The market is segmented by distribution channel into hospital pharmacy, retail pharmacy, and online pharmacy. In 2022, the hospital pharmacy segment held the largest market share, while the online pharmacy segment is expected to register the highest CAGR from 2023 to 2031. Hospital pharmacies serve as the primary platform for patients to purchase prescription drugs, including biosimilars.

Regional Analysis:In terms of revenue, North America accounted for a significant share of the oncology biosimilars market in 2023, followed by Europe. The increasing incidence of cancer, growing approvals of biosimilars for cancer treatment, and advanced healthcare infrastructure are expected to drive the oncology biosimilars market in North America during the forecast period.

The rising cancer cases, increasing approvals of biosimilars for cancer treatment, and advanced healthcare infrastructure are anticipated to propel the oncology biosimilars market in North America. Biologics are among the most expensive medications in the US, and biosimilars are expected to be more cost-effective than their reference products. A cost comparison published in an article by PubMed Central in October 2022 analyzed the average wholesale price (AWP) per unit of biologics and biosimilars based on US drug prices as of June 2021, indicating that biosimilars could provide savings of 15-23% for bevacizumab. Among bevacizumab biosimilars, Zirbes offers significantly higher savings compared to the originator product, Avastin. Biosimilars for supportive cancer care agents, such as Filgrastim biosimilars, offer savings ranging from 17.3% to 34% compared to their reference products, while pegfilgrastim biosimilars provide savings from 33% to 37%. Additionally, Epogen biosimilars offer savings of 33.5%. According to the Cardinal Health Biosimilars Report published in 2022, the FDA has approved 33 biosimilars in the US, with 21 commercially available, 17 of which are used for cancer treatments. The same report estimates that biosimilars could reduce US drug expenditure by US$ 133 billion by 2025. Thus, biosimilars have significant potential to lower the costs of biologic medicines in the US, making care more accessible to patients and fostering innovations and scientific advancements, thereby driving the oncology biosimilars market in this region.

Oncology Biosimilars Market Report ScopeIndustry Developments and Future Opportunities:The oncology biosimilars market forecast can assist stakeholders in planning their growth strategies. Below are some key developments and initiatives undertaken by major players in the oncology biosimilars market:

In November 2022, Organon launched AYBINTIO, a biosimilar of Avastin, in Canada, aimed at patients with certain aggressive cancers, including metastatic colorectal cancer (mCRC), metastatic lung cancer, and glioblastoma, expanding the company's biosimilar portfolio.

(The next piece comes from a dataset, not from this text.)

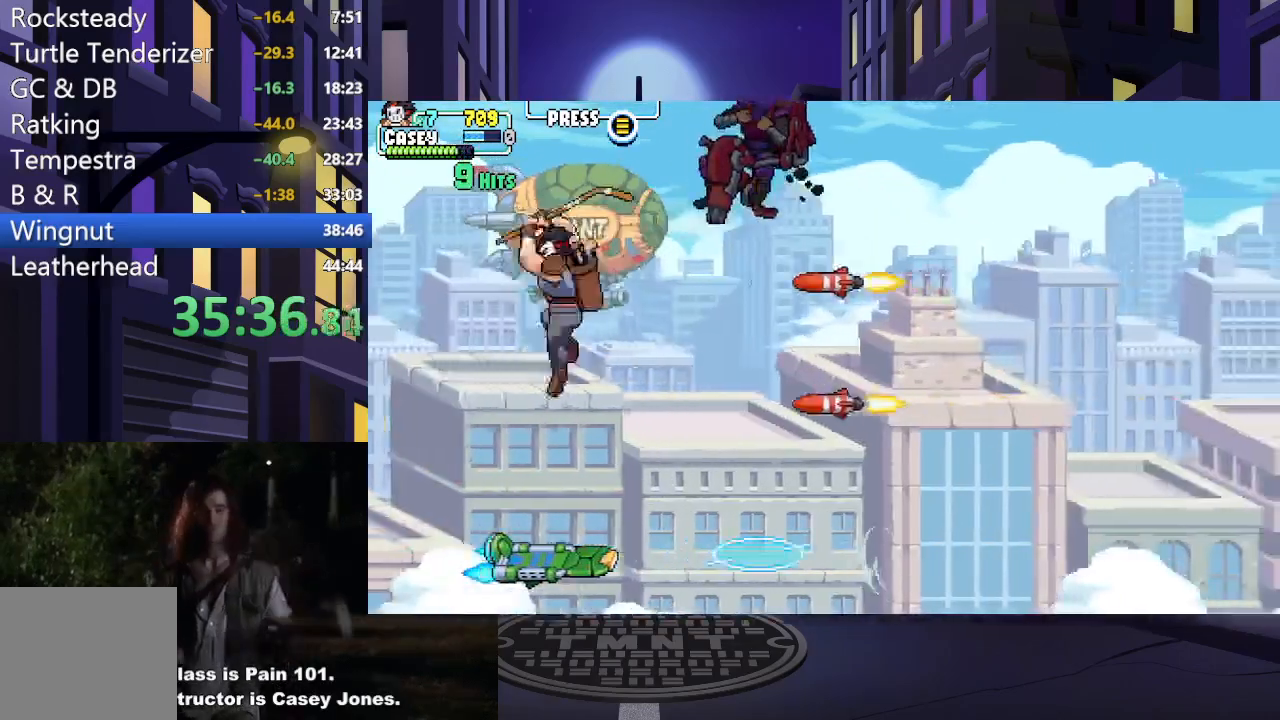
{"buttons": ["DPAD_LEFT"], "events": [[17, "A", "down"], [200, "X", "up"], [217, "A", "up"], [300, "DPAD_RIGHT", "up"], [417, "DPAD_LEFT", "down"]]}
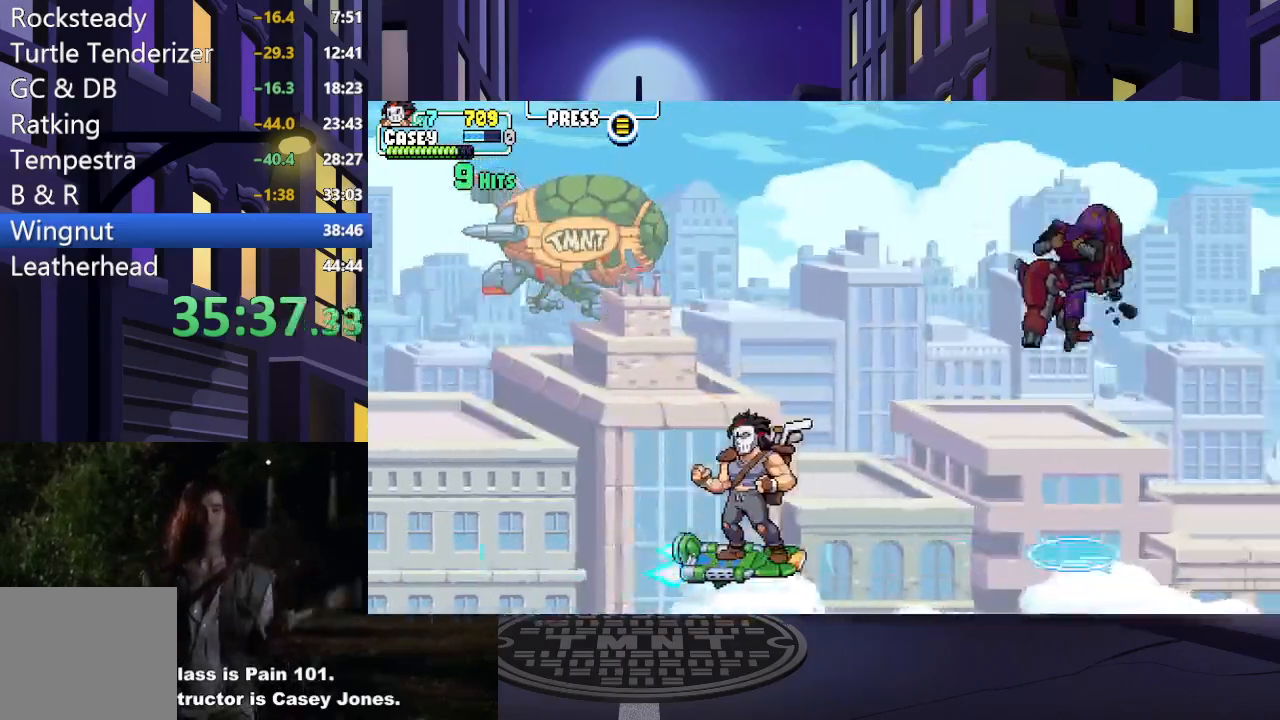
{"buttons": ["DPAD_DOWN", "DPAD_LEFT"], "events": [[117, "DPAD_DOWN", "down"]]}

In May 2022, Biocon Biologics and Viatris launched Abemy, a biosimilar to Roche's Avastin (Bevacizumab), which has been approved by Health Canada for four types of cancers.

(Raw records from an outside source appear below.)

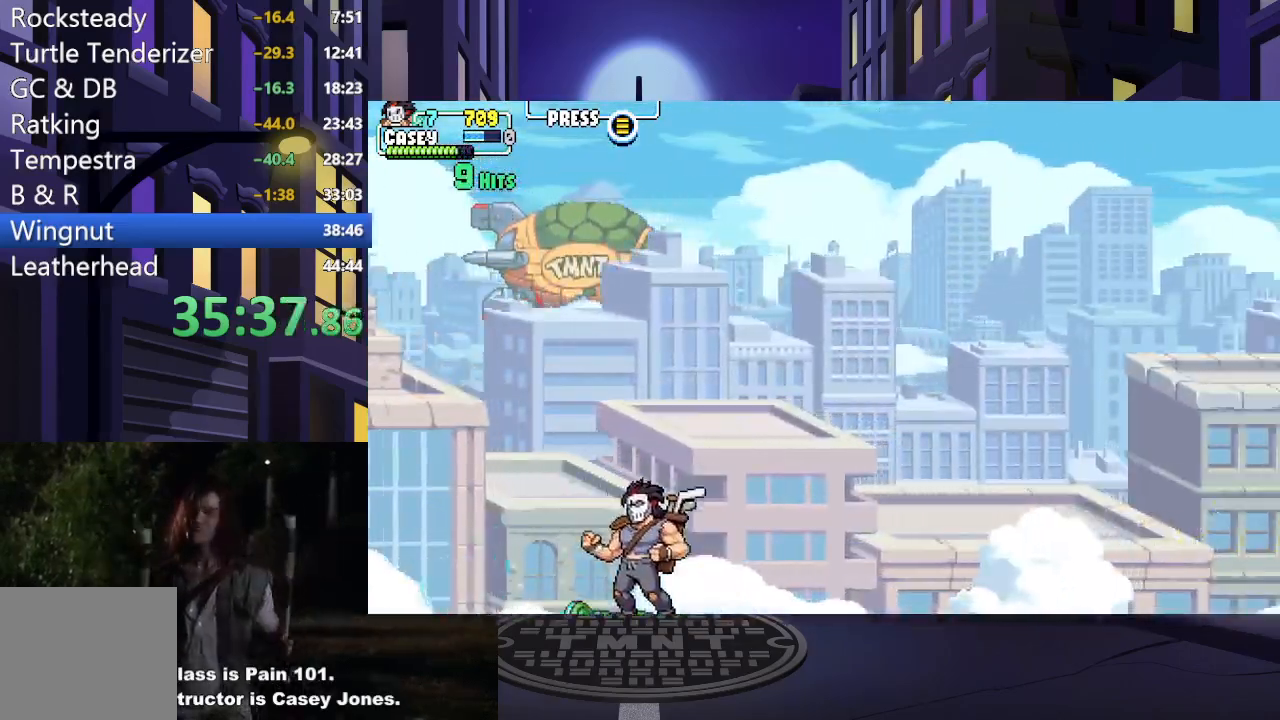
{"buttons": ["DPAD_RIGHT"], "events": [[150, "DPAD_DOWN", "up"], [334, "DPAD_UP", "down"], [384, "DPAD_LEFT", "up"], [384, "DPAD_UP", "up"], [450, "DPAD_RIGHT", "down"]]}
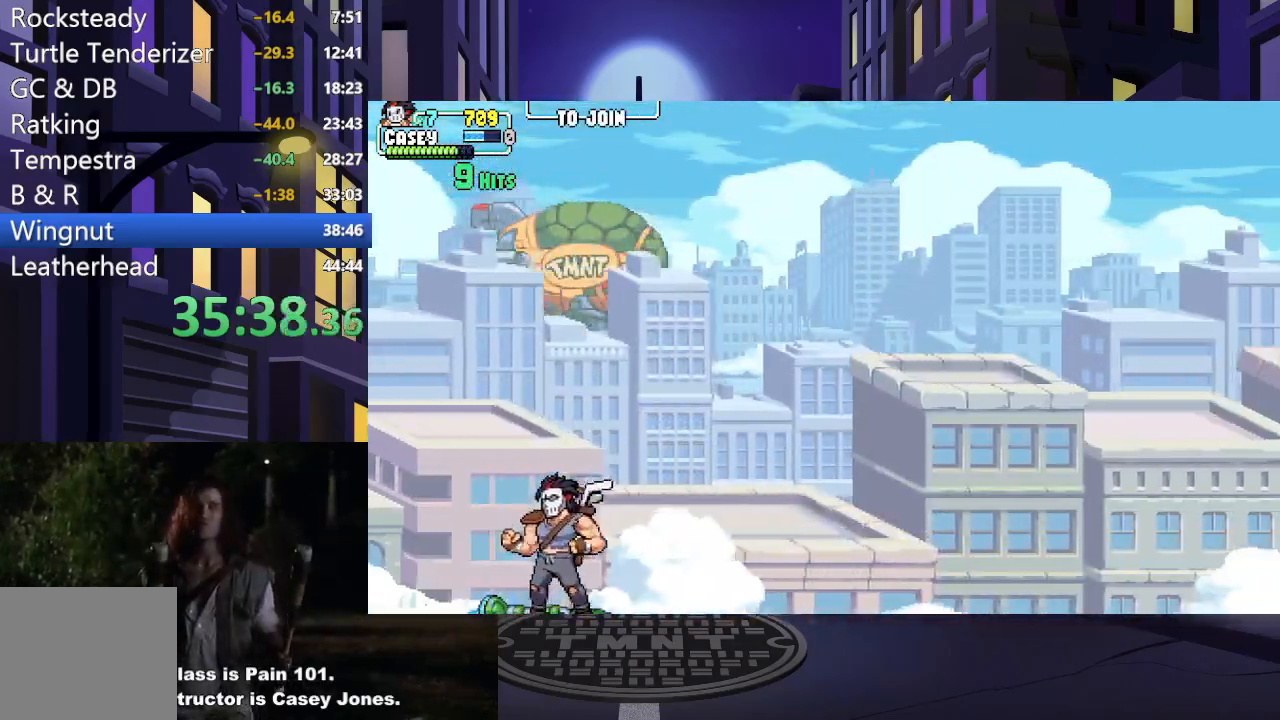
{"buttons": [], "events": [[184, "DPAD_RIGHT", "up"], [317, "R1", "down"], [401, "R1", "up"]]}
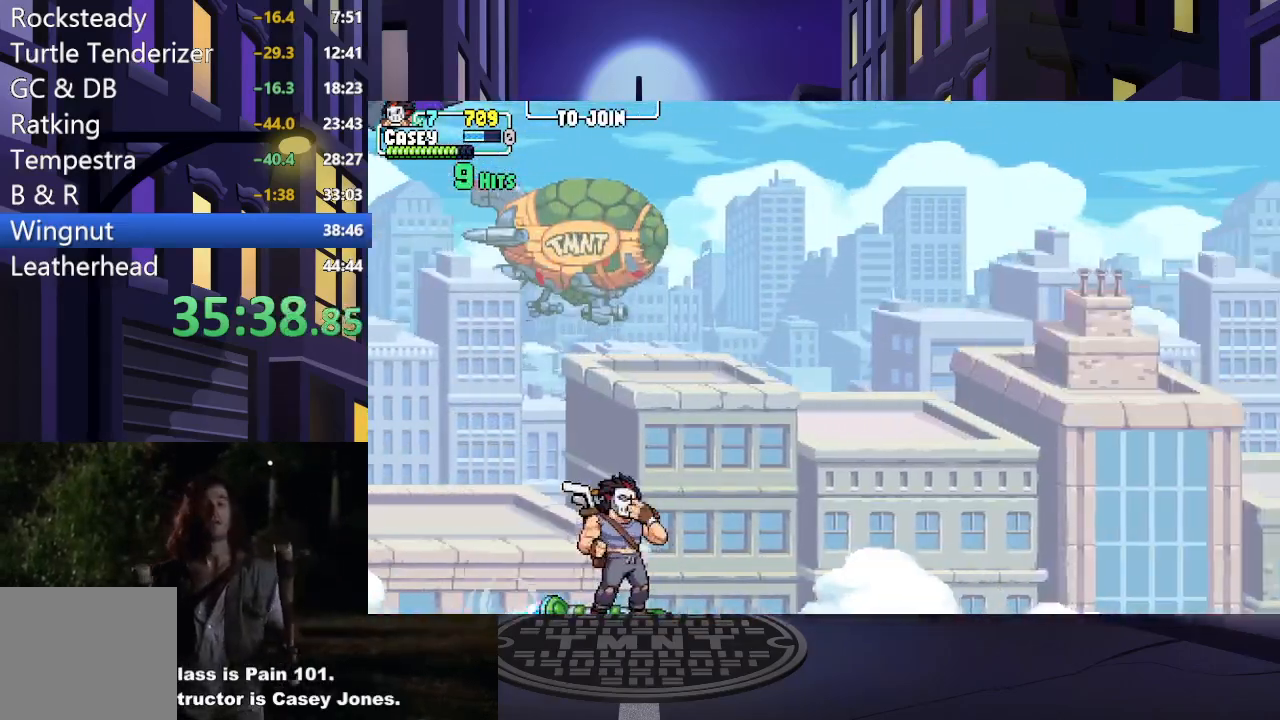
{"buttons": [], "events": []}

In April 2020, Pfizer received approval from the European Commission (EC) for RUXIENCE, a monoclonal antibody biosimilar to Mather (rituximab), for treating certain cancers.

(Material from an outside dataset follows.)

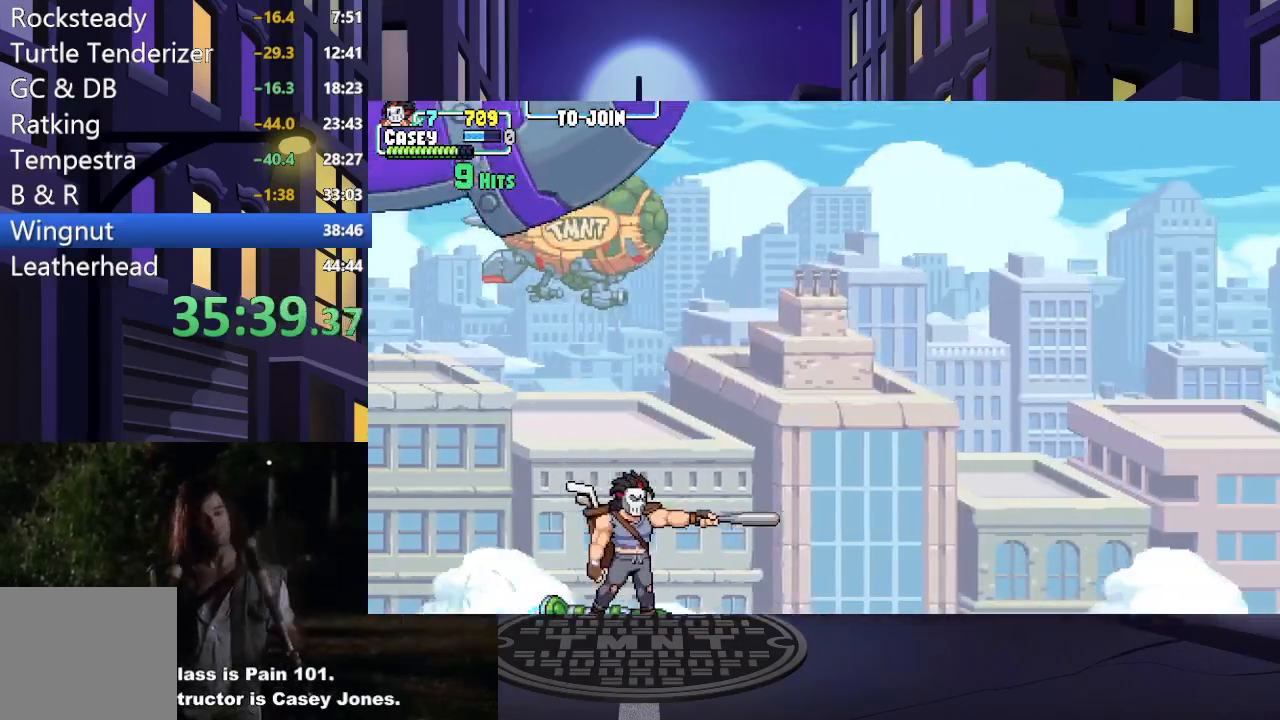
{"buttons": [], "events": []}
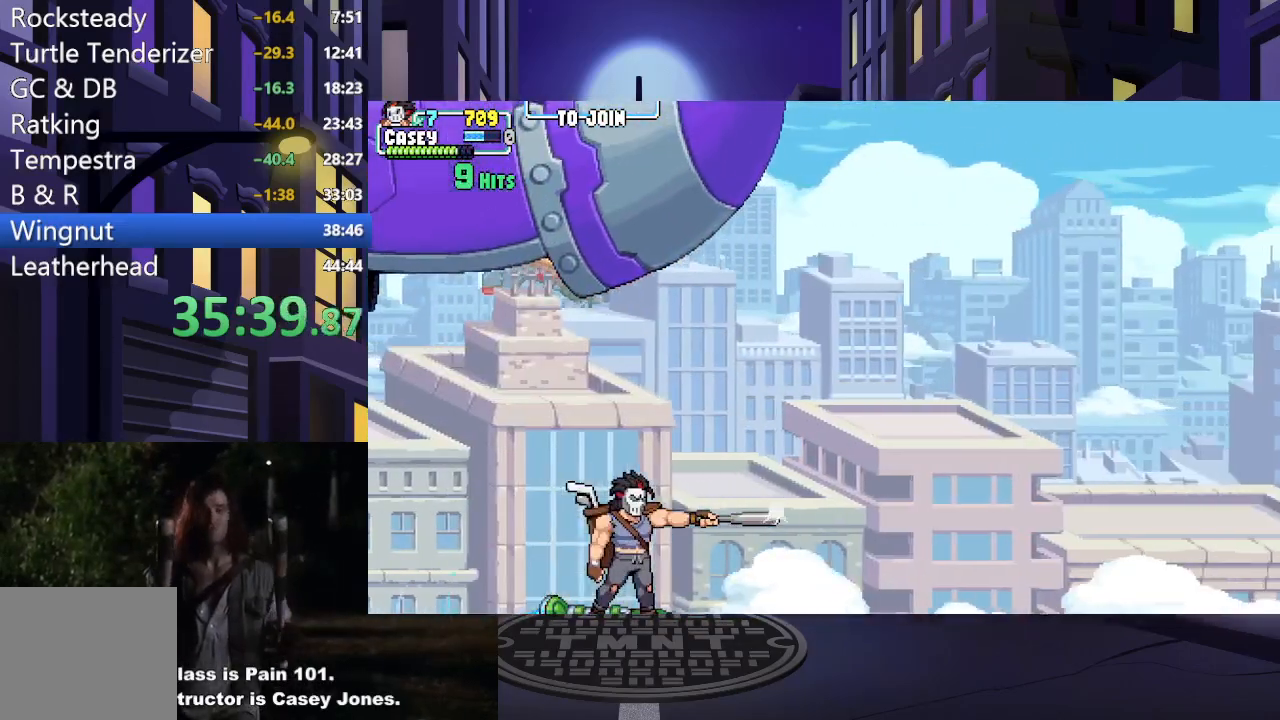
{"buttons": [], "events": []}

In January 2020, Chorus Biosciences entered into a licensing agreement with Innocents Biologics Co., Ltd. for the development and commercialization of a bevacizumab (Avastin) biosimilar in the US and Canada.

Competitive Landscape and Key Companies:Top players in the oncology biosimilars market include CELLTRION, Inc.; Teva Pharmaceutical Industries Ltd; Pfizer Inc; Sandoz Group AG; Biocon; Amgen Inc; Samsung Bioepis; Coherus BioSciences; BIOCAD; and Lilly. These companies focus on introducing new high-tech products, advancing existing technologies, and expanding geographically to meet the growing global consumer demand.